Die Besteuerungsgrundlagen sind grundsätzlich von Amts wegen zu ermitteln. Ergibt sich nach Erschöpfung aller Beweismittel ein "non liquet", ist nach Beweislastregeln zu entscheiden. Hiervon ermöglicht § 162 AO eine Ausnahme nur hinsichtlich numerischer Werte und ähnlicher Verhältnisse. Denn nur solche Umstände, keine reinen Tatsachen, unterliegen der Schätzung nach § 162 AO.[4] Nur die Höhe etwa von Betriebsausgaben oder Einkünften kann geschätzt werden. Ob der Stpfl. überhaupt Betriebsausgaben oder bestimmte Einkünfte hatte, muss von Amts wegen ermittelt und notfalls nach den Regeln der Beweislast entschieden werden.[5] Ausgangspunkt einer Schätzung kann aber auch eine tatsächliche Verständigung zwischen den Beteiligten sein.[6] Das Ergebnis der Schätzung soll unter Würdigung aller bekannten Umstände und Unsicherheitszuschläge den wirklichen Besteuerungsgrundlagen nahe kommen.[7] Dabei gilt nicht der in § 96 Abs. 1 S. 1 FGO vorausgesetzte Überzeugungsgrad, sondern nur der Maßstab der größtmöglichen (überwiegenden) Wahrscheinlichkeit.[8]

 

Rz. 24

Kommen die Beteiligten bestimmten, in § 162 Abs. 2 AO genannten Mitwirkungspflichten nicht nach, gilt eine weitere Ausnahme, die in der Praxis bedeutsamer als die allgemeine Regelung in § 162 Abs. 1 AO ist. In diesen Fällen hat das Gericht nicht erst nach erfolglosem Ausschöpfen aller Beweismittel die streitigen Beträge o. Ä. zu schätzen, sondern schätzt, wenn andere Erkenntnisquellen nicht präsent sind, sofort ohne eigene weitere Ermittlungen.[9] Die Verletzung der Mitwirkungspflicht führt zu einer Begrenzung der Sachaufklärungspflicht des Gerichts und zu einer Minderung des Überzeugungsgrades.[10]

 

Rz. 25

§ 96 Abs. 1 S. 1 FGO verweist auf § 162 AO insgesamt, also auch dem Wortlaut nach auf § 162 Abs. 3 FGO und 4 AO. Dabei enthält § 162 Abs. 3 AO eine echte Beweislastumkehr zulasten des Stpfl. (subjektive Beweislast).

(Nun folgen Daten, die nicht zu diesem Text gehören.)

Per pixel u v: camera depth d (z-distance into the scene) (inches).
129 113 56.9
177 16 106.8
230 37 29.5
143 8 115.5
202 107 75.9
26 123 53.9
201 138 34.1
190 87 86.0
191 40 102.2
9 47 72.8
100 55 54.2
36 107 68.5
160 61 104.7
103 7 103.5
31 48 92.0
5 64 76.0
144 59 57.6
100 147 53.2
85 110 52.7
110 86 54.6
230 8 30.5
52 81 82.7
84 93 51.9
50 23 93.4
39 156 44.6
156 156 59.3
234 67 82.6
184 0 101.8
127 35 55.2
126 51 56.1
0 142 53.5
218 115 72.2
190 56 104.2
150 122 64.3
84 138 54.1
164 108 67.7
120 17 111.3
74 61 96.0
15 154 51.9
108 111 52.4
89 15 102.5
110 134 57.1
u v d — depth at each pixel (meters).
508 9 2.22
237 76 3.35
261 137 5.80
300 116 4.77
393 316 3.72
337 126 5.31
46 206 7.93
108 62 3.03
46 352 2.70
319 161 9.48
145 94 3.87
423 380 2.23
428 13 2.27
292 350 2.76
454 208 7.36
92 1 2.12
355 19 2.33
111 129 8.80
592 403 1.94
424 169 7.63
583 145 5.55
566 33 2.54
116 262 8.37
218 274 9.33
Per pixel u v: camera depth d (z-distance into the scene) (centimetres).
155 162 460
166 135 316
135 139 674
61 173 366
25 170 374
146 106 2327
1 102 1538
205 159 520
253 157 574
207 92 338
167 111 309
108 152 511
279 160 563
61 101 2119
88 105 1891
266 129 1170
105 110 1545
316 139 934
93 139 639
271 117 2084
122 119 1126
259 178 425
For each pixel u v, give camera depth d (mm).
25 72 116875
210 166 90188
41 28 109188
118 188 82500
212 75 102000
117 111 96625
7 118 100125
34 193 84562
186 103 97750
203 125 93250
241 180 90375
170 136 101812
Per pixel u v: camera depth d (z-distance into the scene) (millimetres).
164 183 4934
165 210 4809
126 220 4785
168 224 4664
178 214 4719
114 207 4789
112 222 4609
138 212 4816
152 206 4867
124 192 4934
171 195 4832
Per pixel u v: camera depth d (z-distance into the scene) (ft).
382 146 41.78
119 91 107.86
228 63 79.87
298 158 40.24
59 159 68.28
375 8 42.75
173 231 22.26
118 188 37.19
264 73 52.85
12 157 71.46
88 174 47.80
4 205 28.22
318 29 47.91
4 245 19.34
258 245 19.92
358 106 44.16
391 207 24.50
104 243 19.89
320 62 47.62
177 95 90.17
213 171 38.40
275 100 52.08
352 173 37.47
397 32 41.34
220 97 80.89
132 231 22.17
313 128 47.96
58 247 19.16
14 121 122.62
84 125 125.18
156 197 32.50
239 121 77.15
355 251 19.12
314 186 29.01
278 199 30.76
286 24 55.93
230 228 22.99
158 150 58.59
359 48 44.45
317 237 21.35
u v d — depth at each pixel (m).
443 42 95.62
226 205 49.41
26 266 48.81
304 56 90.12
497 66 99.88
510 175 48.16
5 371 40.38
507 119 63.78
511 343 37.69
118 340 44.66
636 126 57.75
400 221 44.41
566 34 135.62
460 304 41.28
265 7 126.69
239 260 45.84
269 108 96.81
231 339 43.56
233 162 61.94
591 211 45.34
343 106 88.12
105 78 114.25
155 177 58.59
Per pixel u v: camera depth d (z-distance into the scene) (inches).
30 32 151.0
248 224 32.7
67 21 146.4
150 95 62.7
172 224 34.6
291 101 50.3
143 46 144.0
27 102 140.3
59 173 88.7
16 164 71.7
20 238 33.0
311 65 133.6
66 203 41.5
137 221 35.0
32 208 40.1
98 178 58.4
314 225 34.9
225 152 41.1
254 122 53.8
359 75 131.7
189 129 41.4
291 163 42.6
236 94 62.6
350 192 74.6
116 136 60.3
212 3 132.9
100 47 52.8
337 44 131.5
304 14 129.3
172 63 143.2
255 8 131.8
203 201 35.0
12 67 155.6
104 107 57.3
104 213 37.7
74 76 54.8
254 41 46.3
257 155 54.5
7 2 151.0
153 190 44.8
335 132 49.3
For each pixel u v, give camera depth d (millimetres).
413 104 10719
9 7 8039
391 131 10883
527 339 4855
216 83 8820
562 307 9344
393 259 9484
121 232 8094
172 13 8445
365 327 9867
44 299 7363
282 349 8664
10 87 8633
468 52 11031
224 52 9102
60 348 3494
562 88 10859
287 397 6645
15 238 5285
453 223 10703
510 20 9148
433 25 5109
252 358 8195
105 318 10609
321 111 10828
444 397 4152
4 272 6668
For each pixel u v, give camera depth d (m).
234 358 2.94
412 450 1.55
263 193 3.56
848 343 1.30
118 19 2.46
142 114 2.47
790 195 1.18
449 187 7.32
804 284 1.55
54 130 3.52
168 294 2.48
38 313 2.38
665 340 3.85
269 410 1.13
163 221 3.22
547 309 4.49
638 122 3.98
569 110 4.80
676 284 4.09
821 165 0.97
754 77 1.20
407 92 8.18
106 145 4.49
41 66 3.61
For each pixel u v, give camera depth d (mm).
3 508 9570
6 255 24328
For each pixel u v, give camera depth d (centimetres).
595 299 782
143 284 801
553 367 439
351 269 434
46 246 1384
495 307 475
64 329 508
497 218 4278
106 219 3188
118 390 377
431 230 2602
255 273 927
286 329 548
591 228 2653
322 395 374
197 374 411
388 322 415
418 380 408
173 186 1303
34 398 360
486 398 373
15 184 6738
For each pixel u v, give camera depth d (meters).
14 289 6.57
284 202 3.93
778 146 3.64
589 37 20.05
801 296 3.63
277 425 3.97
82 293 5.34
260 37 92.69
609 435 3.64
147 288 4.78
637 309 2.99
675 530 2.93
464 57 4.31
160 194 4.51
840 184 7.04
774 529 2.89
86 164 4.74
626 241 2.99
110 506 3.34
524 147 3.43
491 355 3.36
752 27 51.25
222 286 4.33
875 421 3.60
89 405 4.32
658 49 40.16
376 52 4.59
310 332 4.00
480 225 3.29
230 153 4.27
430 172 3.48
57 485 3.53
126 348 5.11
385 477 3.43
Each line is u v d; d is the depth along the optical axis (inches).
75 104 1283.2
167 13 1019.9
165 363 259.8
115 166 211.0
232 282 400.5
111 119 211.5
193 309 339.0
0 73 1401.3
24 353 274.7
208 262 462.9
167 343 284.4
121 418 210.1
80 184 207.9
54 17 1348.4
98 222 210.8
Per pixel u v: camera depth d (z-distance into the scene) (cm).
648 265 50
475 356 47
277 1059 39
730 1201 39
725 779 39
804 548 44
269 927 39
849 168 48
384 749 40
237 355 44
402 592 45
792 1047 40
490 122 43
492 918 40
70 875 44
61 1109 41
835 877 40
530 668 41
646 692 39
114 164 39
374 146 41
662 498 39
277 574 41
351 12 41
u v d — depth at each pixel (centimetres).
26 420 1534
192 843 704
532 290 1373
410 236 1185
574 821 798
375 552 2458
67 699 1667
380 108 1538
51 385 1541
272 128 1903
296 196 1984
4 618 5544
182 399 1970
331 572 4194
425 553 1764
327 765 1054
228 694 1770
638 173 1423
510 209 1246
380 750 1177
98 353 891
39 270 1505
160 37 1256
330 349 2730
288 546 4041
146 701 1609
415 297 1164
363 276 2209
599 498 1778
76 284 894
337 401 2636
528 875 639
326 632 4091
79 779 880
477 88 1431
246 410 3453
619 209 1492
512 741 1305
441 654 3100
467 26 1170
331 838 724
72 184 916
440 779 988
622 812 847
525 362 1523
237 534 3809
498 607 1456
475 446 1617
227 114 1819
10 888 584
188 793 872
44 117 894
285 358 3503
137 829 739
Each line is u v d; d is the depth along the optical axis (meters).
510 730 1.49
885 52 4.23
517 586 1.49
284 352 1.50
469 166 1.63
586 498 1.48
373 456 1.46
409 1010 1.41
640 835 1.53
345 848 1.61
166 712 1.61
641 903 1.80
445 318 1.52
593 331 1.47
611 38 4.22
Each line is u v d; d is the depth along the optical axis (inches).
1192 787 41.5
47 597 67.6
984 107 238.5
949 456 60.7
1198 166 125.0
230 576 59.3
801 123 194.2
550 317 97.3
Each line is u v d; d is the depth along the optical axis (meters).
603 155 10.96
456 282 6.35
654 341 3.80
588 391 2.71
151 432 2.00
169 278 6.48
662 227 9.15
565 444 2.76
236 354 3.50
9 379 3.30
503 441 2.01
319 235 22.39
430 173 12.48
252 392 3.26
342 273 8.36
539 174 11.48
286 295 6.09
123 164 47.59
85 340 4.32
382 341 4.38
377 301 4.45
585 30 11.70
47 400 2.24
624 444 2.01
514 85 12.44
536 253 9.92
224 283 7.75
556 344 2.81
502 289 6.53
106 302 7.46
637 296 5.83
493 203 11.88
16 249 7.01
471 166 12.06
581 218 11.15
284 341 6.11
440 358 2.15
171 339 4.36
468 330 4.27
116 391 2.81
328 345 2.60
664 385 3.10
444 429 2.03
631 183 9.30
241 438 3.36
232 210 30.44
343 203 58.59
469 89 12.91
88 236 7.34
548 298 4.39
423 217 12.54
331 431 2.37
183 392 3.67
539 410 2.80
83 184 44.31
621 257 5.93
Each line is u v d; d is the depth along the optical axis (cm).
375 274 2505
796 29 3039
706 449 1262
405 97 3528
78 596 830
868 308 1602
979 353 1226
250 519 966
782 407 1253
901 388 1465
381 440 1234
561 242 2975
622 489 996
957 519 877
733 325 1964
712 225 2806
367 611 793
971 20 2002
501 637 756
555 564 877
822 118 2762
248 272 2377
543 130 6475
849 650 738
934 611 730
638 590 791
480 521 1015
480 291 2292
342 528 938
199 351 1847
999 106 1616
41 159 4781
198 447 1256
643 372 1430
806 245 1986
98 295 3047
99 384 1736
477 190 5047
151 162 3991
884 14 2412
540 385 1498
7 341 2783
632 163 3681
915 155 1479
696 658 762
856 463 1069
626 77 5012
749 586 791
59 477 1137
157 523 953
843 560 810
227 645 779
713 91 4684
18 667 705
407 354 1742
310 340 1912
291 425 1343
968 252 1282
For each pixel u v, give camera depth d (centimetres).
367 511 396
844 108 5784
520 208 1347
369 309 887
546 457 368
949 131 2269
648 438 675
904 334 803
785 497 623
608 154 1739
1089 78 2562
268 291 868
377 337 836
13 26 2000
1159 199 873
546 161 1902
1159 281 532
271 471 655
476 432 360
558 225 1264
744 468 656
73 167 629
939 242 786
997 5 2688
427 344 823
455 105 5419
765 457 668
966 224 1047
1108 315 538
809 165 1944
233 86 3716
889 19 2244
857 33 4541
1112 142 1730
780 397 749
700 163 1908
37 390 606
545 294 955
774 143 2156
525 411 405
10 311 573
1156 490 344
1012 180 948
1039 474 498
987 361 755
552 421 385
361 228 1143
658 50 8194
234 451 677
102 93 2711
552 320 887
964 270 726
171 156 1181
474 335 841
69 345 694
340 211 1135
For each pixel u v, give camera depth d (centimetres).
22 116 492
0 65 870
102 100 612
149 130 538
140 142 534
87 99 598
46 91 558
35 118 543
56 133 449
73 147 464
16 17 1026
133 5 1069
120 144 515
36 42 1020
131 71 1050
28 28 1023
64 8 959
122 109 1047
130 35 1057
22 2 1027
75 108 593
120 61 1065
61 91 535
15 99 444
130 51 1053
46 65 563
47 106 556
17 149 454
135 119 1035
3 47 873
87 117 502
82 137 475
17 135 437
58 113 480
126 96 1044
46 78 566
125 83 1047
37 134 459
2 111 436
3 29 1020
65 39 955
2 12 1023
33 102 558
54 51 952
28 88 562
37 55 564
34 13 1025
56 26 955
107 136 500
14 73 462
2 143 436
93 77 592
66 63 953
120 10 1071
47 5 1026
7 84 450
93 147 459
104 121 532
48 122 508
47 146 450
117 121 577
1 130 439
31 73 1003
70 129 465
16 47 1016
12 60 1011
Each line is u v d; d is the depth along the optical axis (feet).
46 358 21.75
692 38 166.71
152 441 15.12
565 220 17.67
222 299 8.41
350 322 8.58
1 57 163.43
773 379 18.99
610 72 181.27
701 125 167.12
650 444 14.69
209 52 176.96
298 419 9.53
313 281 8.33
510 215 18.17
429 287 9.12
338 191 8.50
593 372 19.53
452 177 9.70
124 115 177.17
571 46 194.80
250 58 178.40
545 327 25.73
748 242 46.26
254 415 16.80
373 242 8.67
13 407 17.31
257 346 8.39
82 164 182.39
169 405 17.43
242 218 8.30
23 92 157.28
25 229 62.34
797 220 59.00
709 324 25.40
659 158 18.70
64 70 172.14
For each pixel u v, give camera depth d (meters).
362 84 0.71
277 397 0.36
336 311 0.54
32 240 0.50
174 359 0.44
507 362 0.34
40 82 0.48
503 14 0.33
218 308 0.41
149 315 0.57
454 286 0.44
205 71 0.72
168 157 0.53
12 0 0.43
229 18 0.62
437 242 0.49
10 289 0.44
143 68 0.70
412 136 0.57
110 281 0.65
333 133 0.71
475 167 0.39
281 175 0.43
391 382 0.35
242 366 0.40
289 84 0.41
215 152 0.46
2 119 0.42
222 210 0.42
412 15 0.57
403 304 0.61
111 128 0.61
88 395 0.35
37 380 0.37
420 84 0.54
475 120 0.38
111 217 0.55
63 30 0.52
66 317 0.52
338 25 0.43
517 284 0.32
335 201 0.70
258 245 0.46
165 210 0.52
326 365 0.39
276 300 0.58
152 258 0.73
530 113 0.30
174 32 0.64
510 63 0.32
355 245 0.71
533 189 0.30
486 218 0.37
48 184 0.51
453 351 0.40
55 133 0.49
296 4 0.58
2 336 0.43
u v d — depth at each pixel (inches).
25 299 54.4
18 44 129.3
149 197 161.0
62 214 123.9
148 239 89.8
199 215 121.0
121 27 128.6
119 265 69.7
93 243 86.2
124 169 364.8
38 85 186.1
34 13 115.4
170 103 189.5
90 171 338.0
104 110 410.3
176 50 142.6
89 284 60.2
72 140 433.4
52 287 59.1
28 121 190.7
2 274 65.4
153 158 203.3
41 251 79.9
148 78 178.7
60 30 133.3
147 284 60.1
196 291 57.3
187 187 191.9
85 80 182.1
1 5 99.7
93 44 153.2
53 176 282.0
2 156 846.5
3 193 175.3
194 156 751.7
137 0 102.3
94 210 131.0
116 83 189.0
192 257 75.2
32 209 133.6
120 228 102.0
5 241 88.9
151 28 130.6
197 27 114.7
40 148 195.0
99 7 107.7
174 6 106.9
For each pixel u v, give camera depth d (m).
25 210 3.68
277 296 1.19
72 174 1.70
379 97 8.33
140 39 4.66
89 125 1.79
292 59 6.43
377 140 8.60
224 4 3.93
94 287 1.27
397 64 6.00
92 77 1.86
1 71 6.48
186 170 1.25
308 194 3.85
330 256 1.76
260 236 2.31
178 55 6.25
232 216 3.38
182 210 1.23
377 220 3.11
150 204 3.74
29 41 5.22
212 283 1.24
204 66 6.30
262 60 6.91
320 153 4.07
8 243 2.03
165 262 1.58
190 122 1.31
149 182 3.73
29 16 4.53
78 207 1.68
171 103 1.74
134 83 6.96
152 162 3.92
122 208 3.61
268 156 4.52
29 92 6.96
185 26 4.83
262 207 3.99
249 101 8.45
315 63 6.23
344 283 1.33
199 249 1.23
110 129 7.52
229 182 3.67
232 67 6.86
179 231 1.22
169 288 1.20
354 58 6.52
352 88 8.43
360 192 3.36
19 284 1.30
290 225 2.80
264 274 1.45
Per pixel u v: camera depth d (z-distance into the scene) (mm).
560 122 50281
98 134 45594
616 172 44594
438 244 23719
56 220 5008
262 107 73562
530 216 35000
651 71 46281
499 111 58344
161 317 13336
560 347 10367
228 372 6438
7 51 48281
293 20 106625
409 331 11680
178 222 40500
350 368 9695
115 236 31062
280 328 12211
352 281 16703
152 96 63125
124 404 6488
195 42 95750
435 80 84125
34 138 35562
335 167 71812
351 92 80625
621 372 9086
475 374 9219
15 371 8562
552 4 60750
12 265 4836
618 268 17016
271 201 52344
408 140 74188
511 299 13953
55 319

Die Sanktion ("Strafsteuer") des § 162 Abs. 4 AO ist im finanzgerichtlichen Verfahren im Rahmen des § 96 Abs. 1 S. 2 FGO zu beachten.[11]

[4] Frotscher, in Schwarz, AO, § 162 Rz. 13.
[7] Vgl. ausführlich Frotscher, in Schwarz, AO, § 162 Rz. 142ff.
[8] Lange, in HHSp, AO/FGO, § 96 FGO Rz. 143.
[11] Vgl. zu § 162 Abs. 3 und 4 AO Frotscher, in Schwarz, AO, § 162 Rz. 56ff.